PAGE TEXT:
⟨

Summer writing challenge update

So, we’re a couple of weeks in to the summer holidays and 10 days of that were spent camping. We haven’t managed the writing challenge every day, but I think we’ve managed it about 2/3rds of the time (I’m not counting) which is pretty good going and they’re still interested in it (albeit a little too focused on “prizes” for my liking). I’m starting to learn what works best for us.  For instance, they both want lots of help/attention all the time and the slightest thing can distract them (which I knew in theory but not the full extent of, I cannot actually count on being able to do anything myself whilst they’re writing). Also, if I’m really specific it doesn’t help, e.g. if I ask  them to write at least 5 sentences, they write exactly 5 sentences and if I specify a subject for each sentence I get really stilted sentences.

⟩

According to the summer writing challenge update, how many days of the holidays were spent camping?

(Images with pose keypoints)
⟨

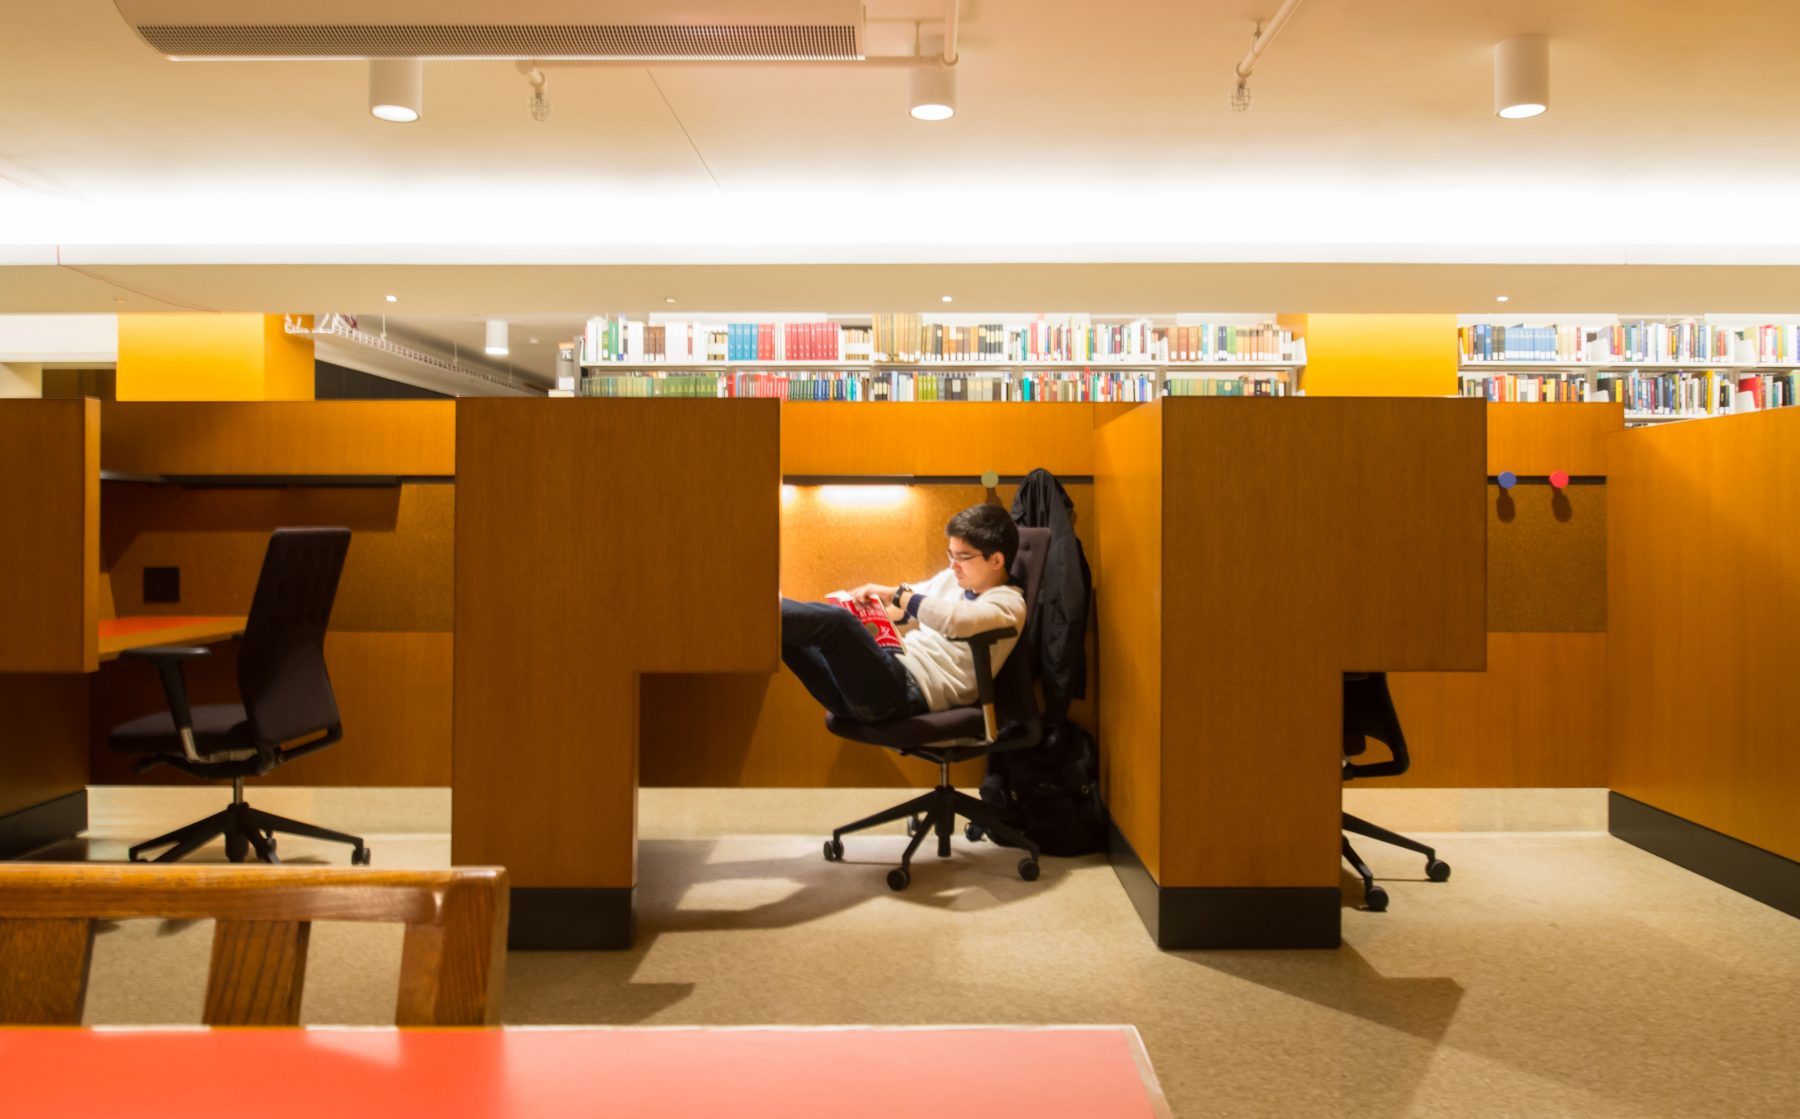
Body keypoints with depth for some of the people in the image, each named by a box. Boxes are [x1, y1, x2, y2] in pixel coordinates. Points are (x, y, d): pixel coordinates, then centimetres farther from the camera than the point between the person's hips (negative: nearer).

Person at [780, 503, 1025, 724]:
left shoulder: (1008, 603, -1)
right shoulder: (951, 578, 25)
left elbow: (958, 620, -23)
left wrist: (898, 594, -15)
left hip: (911, 692, -9)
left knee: (835, 621, -32)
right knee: (784, 625, -5)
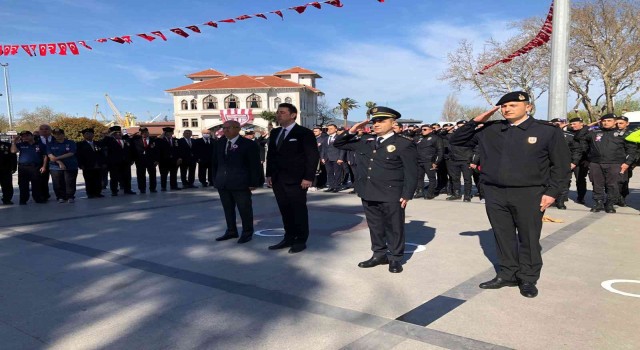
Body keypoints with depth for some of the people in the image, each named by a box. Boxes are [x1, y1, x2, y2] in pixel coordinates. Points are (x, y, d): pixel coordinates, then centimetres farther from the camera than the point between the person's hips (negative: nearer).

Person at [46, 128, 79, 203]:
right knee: (58, 183, 0)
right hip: (56, 167, 2)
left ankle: (70, 197, 5)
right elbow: (50, 155, -1)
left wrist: (57, 158, -13)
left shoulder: (71, 143, 5)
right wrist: (60, 163, -16)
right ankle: (61, 197, 10)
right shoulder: (50, 145, 11)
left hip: (71, 166, -2)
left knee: (70, 183, -4)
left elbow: (71, 153, -7)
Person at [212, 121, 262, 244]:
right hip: (223, 183, 6)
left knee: (245, 209, 3)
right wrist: (215, 179, 11)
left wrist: (253, 183, -12)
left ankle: (247, 232, 17)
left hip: (241, 184, -5)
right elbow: (215, 163, 17)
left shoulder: (249, 144, -8)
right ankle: (231, 231, 26)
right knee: (228, 209, 13)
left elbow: (255, 166, -8)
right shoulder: (219, 143, 10)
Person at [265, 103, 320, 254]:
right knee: (285, 210, 11)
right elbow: (270, 154, 19)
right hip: (278, 179, 6)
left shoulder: (304, 133, -7)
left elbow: (313, 156, -10)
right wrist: (269, 174, 12)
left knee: (299, 210, 3)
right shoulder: (274, 133, 14)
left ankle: (301, 241, 13)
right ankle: (289, 238, 22)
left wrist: (308, 177, -15)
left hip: (296, 180, -6)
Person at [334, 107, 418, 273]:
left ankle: (395, 258, 21)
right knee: (375, 226, 15)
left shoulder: (404, 144, -5)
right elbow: (338, 144, 16)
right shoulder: (365, 142, 11)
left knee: (394, 227, 6)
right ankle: (379, 254, 29)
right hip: (368, 194, 5)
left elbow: (411, 172, -8)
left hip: (391, 195, -5)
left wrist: (406, 195, -15)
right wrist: (351, 132, 0)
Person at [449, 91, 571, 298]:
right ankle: (508, 274, 27)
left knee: (529, 239, 7)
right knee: (503, 237, 12)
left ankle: (528, 279, 22)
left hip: (529, 194, -3)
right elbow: (456, 141, 9)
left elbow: (562, 165, 1)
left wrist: (552, 192, -8)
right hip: (495, 193, 3)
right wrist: (475, 122, -3)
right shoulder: (490, 131, 6)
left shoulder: (547, 131, -1)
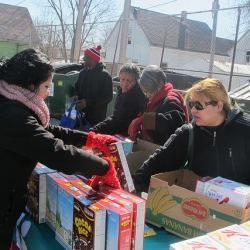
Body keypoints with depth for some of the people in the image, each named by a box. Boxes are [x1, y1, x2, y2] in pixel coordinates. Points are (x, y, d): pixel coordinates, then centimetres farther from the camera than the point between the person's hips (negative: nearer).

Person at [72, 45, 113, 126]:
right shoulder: (83, 72, 10)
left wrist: (88, 102, -19)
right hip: (81, 114, 6)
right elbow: (77, 87, 22)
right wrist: (76, 95, -2)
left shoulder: (105, 75, -10)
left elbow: (108, 96, -13)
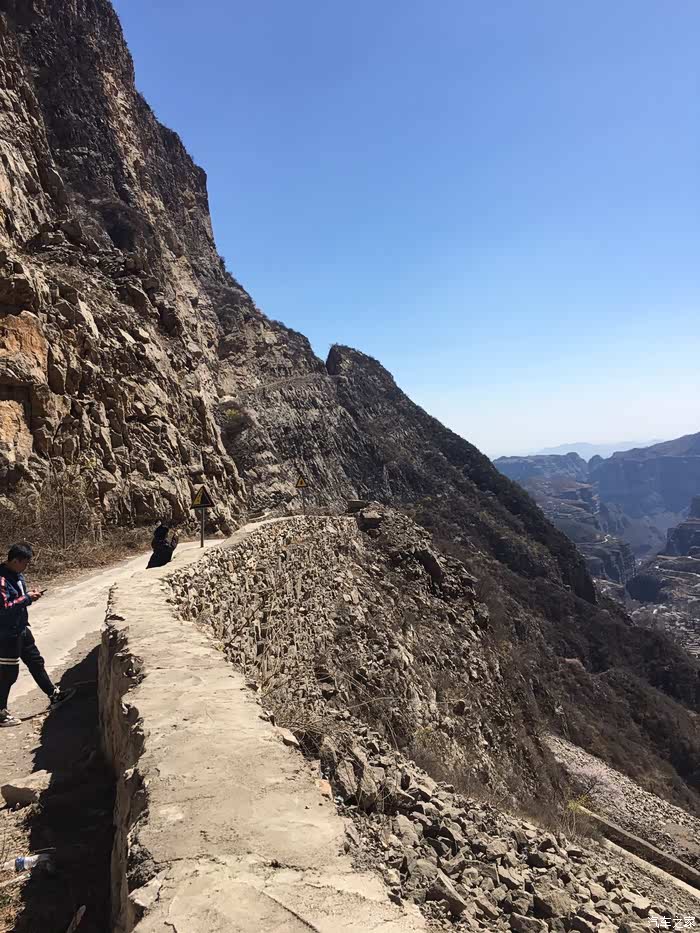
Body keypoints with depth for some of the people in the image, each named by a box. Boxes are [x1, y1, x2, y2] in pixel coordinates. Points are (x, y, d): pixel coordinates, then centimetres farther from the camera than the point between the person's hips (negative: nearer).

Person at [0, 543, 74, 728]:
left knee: (36, 662, 18)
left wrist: (29, 594, -1)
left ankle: (54, 695, 29)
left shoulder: (17, 574, 6)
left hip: (22, 629, 10)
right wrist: (27, 598, -21)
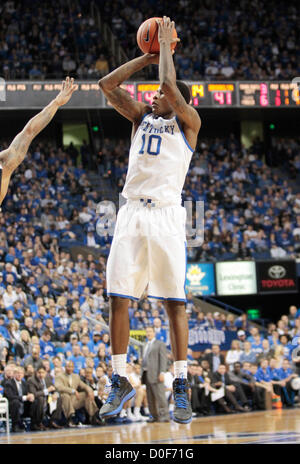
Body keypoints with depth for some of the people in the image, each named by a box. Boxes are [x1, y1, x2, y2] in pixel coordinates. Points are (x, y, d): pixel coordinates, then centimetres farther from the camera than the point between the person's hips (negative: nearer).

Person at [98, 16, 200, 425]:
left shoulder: (188, 123, 5)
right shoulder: (142, 117, 20)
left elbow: (170, 87, -12)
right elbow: (107, 84, 15)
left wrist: (166, 46, 2)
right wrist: (147, 57, 14)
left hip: (165, 213, -5)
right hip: (131, 211, 5)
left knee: (174, 301, -6)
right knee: (118, 298, 0)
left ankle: (181, 389, -4)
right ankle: (121, 383, 8)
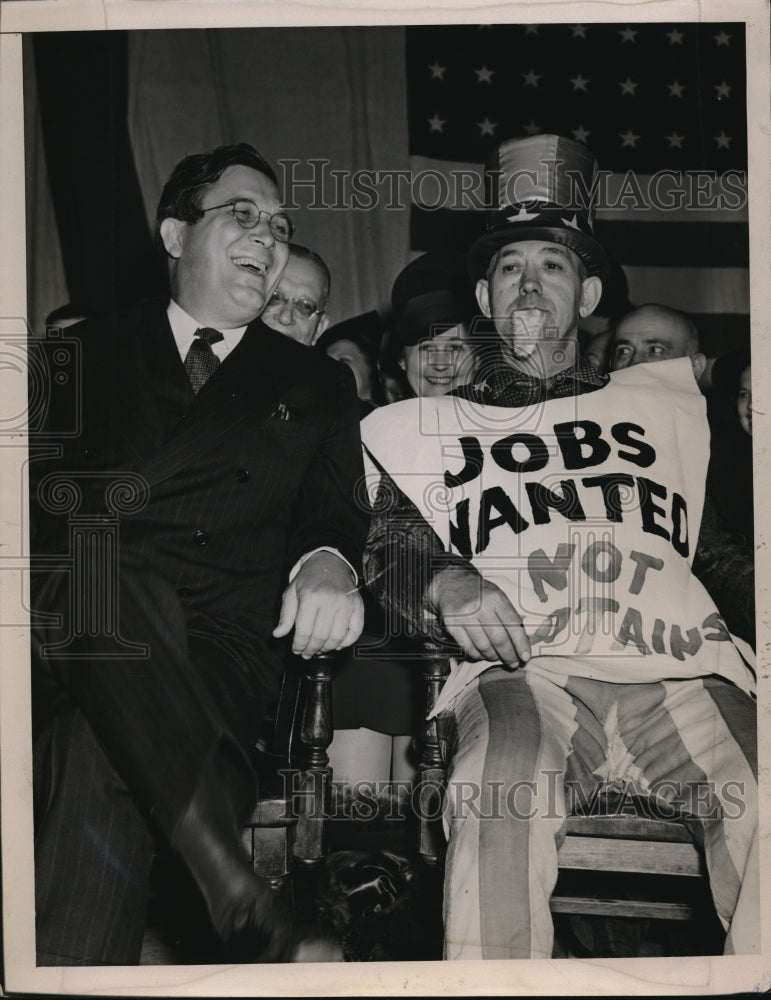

⟩

FINISHED EXERCISE: 10 days